The Arts Therapies
The Psychological Arts Therapies Team provide individual and group therapy by HCPC registered arts therapists.
Reasons for having one of the arts therapies include:
- To build self-esteem and confidence
- To develop an increased sense of self-awareness
- To enhance quality of life
- To support emotional and psychological development
- To develop social skills
- To promote well-being and appropriate behaviour
- To reduce feelings of isolation
- To express difficult feelings
- To engage in communicative expression: both verbal and non-verbal
- To provide a space for play, fun and imagination
- To develop social relationships and relationship with the self.
Art Therapy is a type of psychotherapy that focuses on exploring thoughts and feelings through art-making in the context of a therapeutic relationship. The aim of the sessions is to help students to express themselves through creative approaches, working to build the student’s self-confidence and think about any problems or worries they may have. Words are sometimes difficult to find for thoughts and emotions. Art making can be a bridge, communicating the student’s inner world while creating an object in the outer world that can be shared by the young person and the Art Therapist.
The therapist provides a safe, structured and confidential setting to encourage students in this process. Therapy sessions are conducted both with individuals and groups and follow the individual processes of the students. A young person does not need to have previous experiences of art making, the process of making is often just as important as any finished artworks. Sessions are often non-directive meaning they are at the pace and the direction that the young person wishes, helping them to experience autonomy and confidence in themselves and their abilities.

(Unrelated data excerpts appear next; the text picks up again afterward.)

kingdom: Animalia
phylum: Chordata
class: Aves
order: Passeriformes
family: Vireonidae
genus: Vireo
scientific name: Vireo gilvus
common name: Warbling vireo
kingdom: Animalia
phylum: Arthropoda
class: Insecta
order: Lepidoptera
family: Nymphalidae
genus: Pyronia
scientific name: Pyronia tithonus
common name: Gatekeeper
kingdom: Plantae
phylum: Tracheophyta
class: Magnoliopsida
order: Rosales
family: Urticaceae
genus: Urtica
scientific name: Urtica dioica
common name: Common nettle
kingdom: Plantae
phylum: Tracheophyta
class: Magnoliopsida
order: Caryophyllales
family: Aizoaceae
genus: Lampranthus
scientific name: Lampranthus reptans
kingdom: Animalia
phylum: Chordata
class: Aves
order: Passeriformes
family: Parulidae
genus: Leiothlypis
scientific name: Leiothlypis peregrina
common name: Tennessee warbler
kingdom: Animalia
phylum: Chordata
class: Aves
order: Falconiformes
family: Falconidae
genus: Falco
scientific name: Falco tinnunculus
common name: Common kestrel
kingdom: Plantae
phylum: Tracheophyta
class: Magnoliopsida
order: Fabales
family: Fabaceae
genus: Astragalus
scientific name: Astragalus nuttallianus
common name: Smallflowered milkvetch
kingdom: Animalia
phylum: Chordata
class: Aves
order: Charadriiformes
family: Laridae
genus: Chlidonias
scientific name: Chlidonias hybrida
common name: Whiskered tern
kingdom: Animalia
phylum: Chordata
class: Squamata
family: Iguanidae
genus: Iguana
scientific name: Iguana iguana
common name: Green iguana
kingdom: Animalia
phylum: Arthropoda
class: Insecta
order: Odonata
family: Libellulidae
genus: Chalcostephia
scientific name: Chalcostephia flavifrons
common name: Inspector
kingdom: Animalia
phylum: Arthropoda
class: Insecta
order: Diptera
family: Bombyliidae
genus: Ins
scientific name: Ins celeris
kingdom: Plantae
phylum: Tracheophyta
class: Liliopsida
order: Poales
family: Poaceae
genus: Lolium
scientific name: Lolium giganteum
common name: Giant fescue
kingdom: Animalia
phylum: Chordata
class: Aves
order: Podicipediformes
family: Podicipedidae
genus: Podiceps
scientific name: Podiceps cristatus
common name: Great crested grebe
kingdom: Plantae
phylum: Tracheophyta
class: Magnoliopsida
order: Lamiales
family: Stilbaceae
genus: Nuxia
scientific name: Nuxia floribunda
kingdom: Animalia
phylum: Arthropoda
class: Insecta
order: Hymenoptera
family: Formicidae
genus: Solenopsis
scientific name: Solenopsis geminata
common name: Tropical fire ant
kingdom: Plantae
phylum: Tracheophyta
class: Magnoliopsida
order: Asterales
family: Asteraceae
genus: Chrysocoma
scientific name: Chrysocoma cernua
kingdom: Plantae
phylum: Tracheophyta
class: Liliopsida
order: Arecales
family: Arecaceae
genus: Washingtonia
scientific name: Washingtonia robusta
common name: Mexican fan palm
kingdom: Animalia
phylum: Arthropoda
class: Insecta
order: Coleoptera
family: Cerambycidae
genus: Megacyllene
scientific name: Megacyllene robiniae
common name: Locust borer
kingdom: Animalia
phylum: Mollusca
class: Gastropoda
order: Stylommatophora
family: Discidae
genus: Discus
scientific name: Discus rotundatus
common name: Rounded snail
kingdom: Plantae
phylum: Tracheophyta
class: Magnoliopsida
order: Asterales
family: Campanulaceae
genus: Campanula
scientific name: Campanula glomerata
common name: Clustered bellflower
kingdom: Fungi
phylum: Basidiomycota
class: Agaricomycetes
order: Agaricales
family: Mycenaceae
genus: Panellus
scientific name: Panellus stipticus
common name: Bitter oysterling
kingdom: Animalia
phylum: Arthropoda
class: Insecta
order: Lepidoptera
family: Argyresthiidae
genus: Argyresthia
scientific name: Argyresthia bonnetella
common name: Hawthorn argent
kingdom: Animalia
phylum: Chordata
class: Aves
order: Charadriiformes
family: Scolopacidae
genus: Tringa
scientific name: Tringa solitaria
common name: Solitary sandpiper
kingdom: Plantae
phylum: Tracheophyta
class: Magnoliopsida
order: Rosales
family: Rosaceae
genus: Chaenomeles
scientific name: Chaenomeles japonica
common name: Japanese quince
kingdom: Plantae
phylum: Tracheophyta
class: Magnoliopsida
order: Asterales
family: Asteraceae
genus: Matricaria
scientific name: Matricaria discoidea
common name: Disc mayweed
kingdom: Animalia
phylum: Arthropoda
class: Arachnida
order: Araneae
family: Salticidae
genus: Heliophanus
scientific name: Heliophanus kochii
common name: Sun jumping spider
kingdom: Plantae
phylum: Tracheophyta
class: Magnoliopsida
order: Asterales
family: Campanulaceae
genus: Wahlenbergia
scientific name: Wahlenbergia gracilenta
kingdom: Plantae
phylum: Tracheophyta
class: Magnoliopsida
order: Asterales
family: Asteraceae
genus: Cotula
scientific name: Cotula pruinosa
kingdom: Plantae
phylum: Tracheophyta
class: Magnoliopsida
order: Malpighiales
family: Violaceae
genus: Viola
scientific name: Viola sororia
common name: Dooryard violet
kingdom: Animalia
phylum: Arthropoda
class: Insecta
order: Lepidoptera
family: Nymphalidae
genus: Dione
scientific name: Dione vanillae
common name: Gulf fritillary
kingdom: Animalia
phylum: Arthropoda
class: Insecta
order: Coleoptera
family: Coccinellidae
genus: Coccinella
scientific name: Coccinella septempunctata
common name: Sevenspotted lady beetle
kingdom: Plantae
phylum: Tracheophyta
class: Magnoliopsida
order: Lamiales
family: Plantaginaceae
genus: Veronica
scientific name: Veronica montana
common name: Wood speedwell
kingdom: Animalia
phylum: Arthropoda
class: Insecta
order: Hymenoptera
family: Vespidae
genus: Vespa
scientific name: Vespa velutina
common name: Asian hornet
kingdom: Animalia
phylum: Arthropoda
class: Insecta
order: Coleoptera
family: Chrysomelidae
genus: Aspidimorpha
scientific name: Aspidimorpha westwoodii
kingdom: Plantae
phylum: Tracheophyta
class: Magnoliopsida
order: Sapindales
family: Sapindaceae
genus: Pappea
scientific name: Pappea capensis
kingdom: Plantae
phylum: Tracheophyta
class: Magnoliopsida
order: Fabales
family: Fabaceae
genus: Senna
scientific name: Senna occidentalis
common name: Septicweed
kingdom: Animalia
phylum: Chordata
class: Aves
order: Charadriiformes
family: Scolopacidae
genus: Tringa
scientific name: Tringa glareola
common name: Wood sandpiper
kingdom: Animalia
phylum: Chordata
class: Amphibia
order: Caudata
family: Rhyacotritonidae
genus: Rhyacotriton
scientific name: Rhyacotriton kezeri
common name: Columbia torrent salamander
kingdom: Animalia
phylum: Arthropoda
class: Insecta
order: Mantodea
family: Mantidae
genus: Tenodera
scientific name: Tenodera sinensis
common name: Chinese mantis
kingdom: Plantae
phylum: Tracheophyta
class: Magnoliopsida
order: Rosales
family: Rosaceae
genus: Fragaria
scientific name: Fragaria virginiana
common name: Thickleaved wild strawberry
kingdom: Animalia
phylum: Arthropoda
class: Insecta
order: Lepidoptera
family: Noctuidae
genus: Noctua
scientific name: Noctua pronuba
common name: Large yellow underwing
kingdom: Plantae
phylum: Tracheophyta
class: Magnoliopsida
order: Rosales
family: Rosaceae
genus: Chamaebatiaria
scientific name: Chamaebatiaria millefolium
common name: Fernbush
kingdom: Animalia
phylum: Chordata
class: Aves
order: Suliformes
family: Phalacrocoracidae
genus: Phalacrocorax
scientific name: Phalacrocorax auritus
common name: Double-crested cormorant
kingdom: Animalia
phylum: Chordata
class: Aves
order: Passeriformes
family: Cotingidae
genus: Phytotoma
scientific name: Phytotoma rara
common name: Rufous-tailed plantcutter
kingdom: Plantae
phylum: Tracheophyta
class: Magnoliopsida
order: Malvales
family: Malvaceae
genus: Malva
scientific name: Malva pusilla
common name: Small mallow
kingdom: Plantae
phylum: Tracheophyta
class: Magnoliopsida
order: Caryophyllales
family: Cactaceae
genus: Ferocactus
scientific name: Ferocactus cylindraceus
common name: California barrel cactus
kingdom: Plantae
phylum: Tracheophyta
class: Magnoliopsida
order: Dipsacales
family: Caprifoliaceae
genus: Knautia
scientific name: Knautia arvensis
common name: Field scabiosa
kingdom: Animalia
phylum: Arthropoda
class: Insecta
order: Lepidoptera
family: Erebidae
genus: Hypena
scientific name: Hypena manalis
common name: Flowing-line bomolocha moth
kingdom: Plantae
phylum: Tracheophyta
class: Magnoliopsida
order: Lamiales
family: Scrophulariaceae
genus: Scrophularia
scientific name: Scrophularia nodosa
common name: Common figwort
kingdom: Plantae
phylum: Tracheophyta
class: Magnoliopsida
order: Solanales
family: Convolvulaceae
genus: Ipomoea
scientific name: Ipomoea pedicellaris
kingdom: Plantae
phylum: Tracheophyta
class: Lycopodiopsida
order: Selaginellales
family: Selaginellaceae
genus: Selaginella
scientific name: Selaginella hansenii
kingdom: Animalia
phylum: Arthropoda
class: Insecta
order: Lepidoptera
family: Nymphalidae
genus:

Music therapy is a psychological and clinical intervention that draws upon the innate qualities of music to form a therapeutic relationship. Generally, the young person and the Music Therapist both take an active role in playing improvised music and listening together. The sessions are client-led and take place in a safe and confidential space in which the students can express themselves creatively, without the need for words. For those students where verbal communication is difficult or seems impossible, music therapy can help.
There is no requirement for the young person to have any musical experience or skill. The therapist responds musically and verbally to support and encourage the therapeutic process from wherever the student is ready to begin the process.
Dramatherapy is a form of psychotherapeutic intervention. It comes under the umbrella term of Arts Therapy within HCPC registration.
The British Association of Dramatherapists describes Dramatherapy as:
“…a form of psychological therapy in which all of the performance arts are utilised within the therapeutic relationship. Dramatherapists are both artists and clinicians and draw on their training in theatre / drama and therapy to create methods to engage clients in effecting psychological, emotional and social changes.”
It is a client-centred, non-confrontational therapy, working on the principle that difficulties are resolved indirectly through metaphor and using a less direct form of language, such as symbol or image language. Further expression is explored through the use of movement, drama, touch, story enactment, puppetry, improvisation and use of voice; all of which can be explored in a safe and playful environment.
It is important to note that Dramatherapy is not about performance, but about having a space for expression.